Task to complete -
Write the next part of the guide to computing relative free energies with Q for multiple ligands, picking up right after its last sentence.

Computing relative free energies with FEP using Q for multiple ligands

The script (prep_fepq.bash) exists with an accompanying manual that can be used to compute relative free energies with Q. This script is simple to use with a single ligand pair, but if one wants to do this for several ligands the setup can become rather tedious. Therefore, additional scripts were created that add another level of black-box on top of the prep_fepq.bash script. This guide describes the steps necessary to setup the calculations.

Samuel Genheden, June-July, 2011

Prerequisite

In a folder (I usually call it Prep) you must have the following

A pdb file for each protein-ligand complex, with hydrogen atoms added
An Amber prep file with the ending .in for each ligand

Before we start, make sure that the $QPREP path is set. Locally it should be,

export QPREP=/away/bio/Q/Q/Utils

Creating preparatory files

If the complex contains ions or co-factors, or if the ligand itself needs additional parameters, the following steps need to be executed.

First, we will create a file called leap_lines that tells leap to load the additional information. This will be added to the leap input file that the script is created. Here is an example for a Ca2+ ion.

cat << EOF > leap_lines loadamberprep ca.in loadamberparams ca.dat EOF
Next, we need to create a qlib file for the ion, which is the corresponding file in Q.

python $QPREP/in2qlib.py ca.in > ca.qlib
And then we need to create a qprep_lines file that tells Qprep5 to read this qlib-file

cat << EOF > qprep_lines readlib ca.qlib EOF

Creating a library of ligand pairs

The next step is to create a library of ligand pairs, one for each mutation that should be considered. It is important the first ligand in a pair have more or equal number of atoms than the second ligand, and that the atoms that should not be perturbed have the same name in both ligands.

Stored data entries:
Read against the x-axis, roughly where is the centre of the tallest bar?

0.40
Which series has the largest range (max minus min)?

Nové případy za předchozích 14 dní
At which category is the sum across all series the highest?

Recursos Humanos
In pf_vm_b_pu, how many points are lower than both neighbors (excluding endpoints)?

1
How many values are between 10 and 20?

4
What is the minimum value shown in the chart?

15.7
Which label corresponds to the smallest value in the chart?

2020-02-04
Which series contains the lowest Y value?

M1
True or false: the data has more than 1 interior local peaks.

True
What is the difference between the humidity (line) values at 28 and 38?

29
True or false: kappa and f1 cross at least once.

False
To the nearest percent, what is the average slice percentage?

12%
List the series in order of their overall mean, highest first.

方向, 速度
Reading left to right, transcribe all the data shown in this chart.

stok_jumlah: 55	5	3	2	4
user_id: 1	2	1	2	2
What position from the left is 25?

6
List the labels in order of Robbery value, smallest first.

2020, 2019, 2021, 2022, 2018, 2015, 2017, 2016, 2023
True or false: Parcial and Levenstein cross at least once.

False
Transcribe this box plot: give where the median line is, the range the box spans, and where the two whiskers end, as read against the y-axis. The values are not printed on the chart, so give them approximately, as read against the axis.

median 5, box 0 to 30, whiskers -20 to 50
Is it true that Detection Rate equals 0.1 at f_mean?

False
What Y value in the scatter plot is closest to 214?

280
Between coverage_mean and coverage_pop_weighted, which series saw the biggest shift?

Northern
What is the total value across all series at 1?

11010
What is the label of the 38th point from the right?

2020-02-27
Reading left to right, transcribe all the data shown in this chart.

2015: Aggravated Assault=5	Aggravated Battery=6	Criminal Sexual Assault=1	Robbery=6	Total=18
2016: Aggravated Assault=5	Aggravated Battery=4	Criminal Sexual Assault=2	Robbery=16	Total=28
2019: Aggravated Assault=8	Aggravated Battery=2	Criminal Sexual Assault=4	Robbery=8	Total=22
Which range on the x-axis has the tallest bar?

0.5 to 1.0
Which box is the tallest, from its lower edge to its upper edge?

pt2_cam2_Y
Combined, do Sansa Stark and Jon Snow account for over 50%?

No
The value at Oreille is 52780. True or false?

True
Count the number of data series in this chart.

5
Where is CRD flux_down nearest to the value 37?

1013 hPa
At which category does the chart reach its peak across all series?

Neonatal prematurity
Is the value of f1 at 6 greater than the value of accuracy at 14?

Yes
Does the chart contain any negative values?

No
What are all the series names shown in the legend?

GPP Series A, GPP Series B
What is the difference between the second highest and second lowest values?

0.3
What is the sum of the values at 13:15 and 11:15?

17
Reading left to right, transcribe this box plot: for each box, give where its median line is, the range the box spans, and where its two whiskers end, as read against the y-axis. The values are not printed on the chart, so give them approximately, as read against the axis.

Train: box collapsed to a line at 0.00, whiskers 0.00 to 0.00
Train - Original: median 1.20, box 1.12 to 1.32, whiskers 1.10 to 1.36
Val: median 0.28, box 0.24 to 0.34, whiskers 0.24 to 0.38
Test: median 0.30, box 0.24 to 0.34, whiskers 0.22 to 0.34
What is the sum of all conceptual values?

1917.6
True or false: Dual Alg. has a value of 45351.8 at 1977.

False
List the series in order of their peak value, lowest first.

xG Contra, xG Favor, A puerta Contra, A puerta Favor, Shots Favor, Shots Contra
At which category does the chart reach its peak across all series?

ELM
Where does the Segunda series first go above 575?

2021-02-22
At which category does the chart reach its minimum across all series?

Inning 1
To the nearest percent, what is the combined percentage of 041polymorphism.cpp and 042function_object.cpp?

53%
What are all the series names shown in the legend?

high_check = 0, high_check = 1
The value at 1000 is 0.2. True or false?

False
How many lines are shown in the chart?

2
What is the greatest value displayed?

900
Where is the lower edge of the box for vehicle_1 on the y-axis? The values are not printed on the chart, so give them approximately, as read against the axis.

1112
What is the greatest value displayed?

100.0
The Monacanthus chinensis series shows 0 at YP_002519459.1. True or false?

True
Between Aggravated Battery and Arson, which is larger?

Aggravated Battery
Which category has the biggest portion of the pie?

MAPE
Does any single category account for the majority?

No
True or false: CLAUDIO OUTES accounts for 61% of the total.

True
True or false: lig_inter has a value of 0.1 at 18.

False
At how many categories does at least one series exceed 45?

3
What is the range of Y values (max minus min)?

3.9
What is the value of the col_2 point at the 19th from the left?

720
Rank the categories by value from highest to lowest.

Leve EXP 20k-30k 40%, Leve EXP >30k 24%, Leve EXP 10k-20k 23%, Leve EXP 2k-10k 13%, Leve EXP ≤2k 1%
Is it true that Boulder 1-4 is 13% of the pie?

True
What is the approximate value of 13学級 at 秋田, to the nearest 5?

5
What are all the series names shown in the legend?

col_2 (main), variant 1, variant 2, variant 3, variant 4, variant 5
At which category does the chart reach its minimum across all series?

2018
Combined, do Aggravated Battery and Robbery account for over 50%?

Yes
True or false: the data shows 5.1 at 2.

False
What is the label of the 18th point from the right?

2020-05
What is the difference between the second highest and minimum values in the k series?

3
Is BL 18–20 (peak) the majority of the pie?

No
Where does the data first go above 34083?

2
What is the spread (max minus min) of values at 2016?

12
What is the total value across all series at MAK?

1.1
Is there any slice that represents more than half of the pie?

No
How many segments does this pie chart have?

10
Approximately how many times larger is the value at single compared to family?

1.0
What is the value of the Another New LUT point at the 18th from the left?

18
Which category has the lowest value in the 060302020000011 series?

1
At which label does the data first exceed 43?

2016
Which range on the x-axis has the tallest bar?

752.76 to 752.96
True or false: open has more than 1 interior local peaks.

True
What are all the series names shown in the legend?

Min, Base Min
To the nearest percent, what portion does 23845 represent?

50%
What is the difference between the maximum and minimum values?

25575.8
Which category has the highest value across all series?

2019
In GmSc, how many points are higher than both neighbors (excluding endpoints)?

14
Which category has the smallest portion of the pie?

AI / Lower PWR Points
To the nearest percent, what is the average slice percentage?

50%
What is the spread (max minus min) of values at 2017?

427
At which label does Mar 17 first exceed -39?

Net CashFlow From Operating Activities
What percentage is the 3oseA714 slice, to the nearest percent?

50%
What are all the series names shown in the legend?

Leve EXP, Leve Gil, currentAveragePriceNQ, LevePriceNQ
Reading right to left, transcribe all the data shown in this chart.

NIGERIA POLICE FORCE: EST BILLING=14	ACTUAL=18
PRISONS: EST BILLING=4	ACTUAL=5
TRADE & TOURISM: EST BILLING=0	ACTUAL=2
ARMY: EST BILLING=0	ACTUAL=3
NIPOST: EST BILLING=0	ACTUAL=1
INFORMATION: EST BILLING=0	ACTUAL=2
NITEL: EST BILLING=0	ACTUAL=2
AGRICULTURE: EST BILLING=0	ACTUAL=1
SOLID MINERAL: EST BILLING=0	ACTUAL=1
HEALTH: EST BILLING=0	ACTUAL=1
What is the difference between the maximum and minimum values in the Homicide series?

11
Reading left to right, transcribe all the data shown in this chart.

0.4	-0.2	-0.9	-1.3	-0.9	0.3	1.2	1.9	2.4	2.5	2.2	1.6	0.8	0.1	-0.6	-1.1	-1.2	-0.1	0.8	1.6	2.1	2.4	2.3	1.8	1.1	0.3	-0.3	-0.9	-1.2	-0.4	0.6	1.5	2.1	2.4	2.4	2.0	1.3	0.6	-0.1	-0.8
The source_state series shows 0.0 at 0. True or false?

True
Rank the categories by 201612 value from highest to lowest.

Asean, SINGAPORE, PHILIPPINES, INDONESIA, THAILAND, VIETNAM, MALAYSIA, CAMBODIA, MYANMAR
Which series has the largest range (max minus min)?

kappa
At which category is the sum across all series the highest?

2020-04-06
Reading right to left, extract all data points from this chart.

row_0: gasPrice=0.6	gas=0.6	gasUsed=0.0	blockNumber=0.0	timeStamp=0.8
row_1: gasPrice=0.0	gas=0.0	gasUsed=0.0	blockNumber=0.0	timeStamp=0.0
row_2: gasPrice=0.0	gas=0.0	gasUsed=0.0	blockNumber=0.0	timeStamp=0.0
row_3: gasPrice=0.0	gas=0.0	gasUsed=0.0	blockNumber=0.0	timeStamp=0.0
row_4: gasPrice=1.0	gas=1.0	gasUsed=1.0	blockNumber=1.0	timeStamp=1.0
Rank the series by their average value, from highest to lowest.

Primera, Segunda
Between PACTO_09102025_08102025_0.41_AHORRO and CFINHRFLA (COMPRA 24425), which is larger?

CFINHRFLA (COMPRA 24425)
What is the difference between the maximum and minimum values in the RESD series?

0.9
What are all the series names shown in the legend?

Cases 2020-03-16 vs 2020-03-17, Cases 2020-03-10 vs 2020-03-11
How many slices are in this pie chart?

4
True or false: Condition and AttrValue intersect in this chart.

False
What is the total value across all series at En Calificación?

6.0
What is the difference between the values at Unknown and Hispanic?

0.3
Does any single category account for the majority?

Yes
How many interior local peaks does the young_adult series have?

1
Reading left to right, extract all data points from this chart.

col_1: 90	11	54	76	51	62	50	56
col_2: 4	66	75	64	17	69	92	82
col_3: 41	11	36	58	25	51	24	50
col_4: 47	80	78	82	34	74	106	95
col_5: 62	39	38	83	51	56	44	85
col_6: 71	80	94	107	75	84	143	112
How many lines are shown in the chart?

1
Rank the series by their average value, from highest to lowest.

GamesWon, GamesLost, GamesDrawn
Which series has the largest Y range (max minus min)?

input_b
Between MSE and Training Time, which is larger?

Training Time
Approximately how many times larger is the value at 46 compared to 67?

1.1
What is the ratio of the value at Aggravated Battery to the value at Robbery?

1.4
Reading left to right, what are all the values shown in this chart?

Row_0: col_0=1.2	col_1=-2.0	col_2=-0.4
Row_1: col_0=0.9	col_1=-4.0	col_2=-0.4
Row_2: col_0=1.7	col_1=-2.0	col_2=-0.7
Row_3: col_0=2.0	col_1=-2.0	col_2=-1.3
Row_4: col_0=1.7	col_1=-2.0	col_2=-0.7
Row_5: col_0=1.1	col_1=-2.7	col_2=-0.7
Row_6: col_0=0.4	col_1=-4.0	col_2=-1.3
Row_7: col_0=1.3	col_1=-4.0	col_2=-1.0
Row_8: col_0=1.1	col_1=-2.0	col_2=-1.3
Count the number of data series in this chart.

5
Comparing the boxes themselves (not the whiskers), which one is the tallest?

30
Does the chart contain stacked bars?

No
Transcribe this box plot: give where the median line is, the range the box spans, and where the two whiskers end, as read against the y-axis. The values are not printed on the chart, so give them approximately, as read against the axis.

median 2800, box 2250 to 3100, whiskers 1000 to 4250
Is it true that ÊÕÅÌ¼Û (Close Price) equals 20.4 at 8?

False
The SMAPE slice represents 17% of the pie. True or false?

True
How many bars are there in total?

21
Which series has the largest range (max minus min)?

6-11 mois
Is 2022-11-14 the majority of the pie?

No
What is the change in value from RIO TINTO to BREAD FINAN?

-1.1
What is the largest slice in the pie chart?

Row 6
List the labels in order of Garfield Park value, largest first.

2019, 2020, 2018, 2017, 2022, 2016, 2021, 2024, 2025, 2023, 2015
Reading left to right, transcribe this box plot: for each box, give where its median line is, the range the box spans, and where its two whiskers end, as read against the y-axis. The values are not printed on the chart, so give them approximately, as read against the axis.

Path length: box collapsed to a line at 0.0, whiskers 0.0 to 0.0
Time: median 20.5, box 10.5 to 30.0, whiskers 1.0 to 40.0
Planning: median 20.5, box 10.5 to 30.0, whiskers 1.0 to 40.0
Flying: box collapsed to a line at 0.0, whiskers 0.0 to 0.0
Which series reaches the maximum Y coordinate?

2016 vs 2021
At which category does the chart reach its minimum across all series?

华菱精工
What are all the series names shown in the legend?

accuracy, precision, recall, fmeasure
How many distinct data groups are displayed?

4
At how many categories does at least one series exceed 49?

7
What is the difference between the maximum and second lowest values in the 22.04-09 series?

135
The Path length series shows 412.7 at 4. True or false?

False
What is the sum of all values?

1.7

Exercise result -
First, we need to create a file called pairs. This file should contain one line for each pair. Each line should contain the residue names of the two ligands, separated by a dash (-). E.g.:

cat << EOF > pairs L01-L02 L01-L03 L02-L04 EOF

Next, execute

bash $QPREP/make_preplib.bash pairs

This script will take each pair and find out the atoms that differ between the two ligands. You need the specify the corresponding atoms, and if the atom should be perturbed to a dummy atom it can be left blank. The list of corresponding atoms for each pair will be stored in a file called prep_lib

Use pair library and execute prep_fepq.bash

Now we have all the preparatory files that are necessary to execute prep_fepq.bash. Therefore, type:

bash $QPREP/run_preplib.bash

The script will ask for the following information

The name of the protein
The desired size of the system
The equilibration length in ps
The production length in ps
The number of transformations (1 or 2)
The lambda-values at which the simulations should be done
The cluster where the calculations are to be executed

After these questions, the script will execute prep_fepq.bash for each of the ligand pairs. With the information from the questions and the prepartory steps above, it is possible to run the setup for each pair automatically. The script will create a folder called ../L01tl02, if the first ligand is called L01 and the second L02 and execute prep_fepq.bash there. When it is finnished will all the pair, the files in ../*/Fep_sim needs to be copied to the cluster.